What is needed: Output exactly the lines that run from the start of the records to the line with "This document is", counting both ends, and skip the pictures.

Saved entries:
Content starts

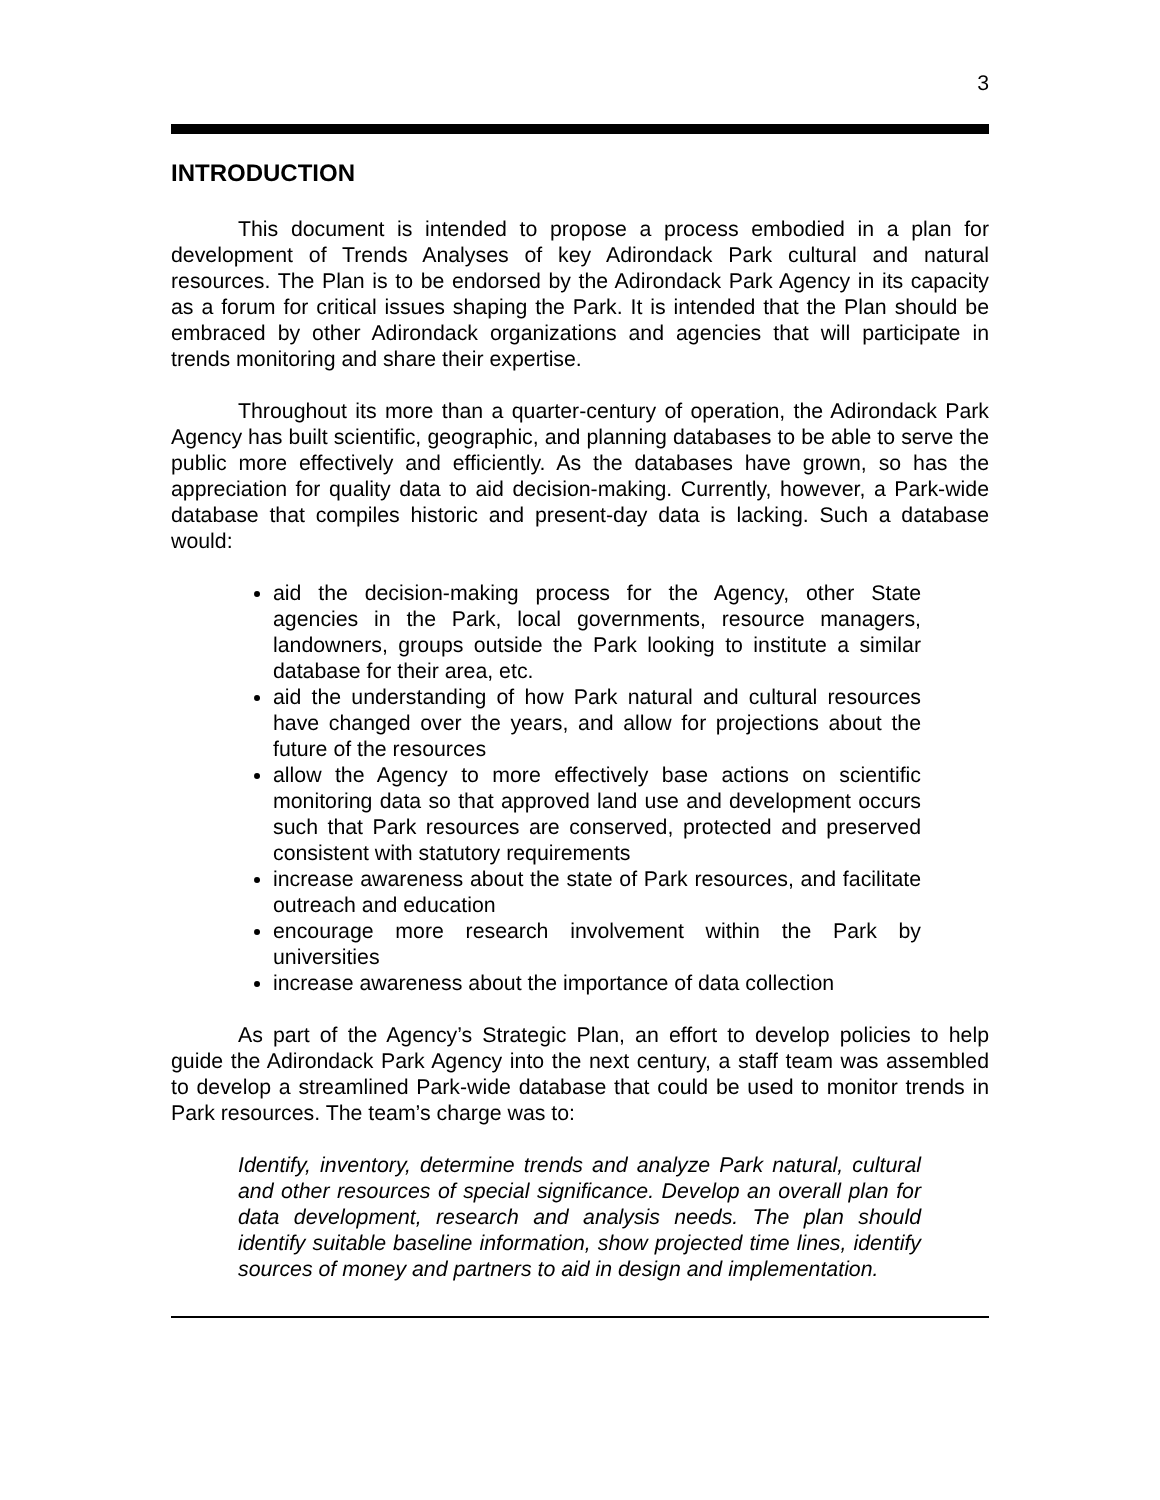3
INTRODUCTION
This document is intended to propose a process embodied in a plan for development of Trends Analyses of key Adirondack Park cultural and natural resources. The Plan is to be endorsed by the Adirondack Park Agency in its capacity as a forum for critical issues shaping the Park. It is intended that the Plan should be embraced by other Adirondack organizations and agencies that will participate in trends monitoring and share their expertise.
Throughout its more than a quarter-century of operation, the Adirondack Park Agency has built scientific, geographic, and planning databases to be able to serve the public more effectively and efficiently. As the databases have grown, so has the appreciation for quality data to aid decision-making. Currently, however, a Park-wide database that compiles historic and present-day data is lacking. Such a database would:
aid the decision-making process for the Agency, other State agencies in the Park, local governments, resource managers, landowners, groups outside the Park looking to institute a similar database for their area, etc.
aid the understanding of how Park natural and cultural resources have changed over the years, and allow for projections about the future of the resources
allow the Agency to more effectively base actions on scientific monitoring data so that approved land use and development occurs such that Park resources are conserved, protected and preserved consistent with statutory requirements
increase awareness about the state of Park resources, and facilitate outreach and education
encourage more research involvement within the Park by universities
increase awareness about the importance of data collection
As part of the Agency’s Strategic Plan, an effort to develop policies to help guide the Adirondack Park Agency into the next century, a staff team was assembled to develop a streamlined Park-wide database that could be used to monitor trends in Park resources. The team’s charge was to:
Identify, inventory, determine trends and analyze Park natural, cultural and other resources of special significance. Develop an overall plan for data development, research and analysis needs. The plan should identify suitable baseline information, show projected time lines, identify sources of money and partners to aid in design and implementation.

Content ends

Response area:
3
INTRODUCTION
This document is intended to propose a process embodied in a plan for development of Trends Analyses of key Adirondack Park cultural and natural resources. The Plan is to be endorsed by the Adirondack Park Agency in its capacity as a forum for critical issues shaping the Park. It is intended that the Plan should be embraced by other Adirondack organizations and agencies that will participate in trends monitoring and share their expertise.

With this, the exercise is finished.